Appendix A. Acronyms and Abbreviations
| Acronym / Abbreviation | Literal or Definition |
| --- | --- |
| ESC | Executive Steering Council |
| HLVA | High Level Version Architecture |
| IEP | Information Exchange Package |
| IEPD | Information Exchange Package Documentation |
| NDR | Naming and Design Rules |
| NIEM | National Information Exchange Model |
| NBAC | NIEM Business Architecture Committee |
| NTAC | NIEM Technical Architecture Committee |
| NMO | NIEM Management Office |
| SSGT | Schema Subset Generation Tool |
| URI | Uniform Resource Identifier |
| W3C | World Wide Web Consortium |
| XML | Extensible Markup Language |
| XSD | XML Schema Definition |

━━━━━━━━━━━━━━━━━━━━

What you have to do: Search the records above for "NIEM" and copy every line that has it.

Result:
| NIEM | National Information Exchange Model |
| NBAC | NIEM Business Architecture Committee |
| NTAC | NIEM Technical Architecture Committee |
| NMO | NIEM Management Office |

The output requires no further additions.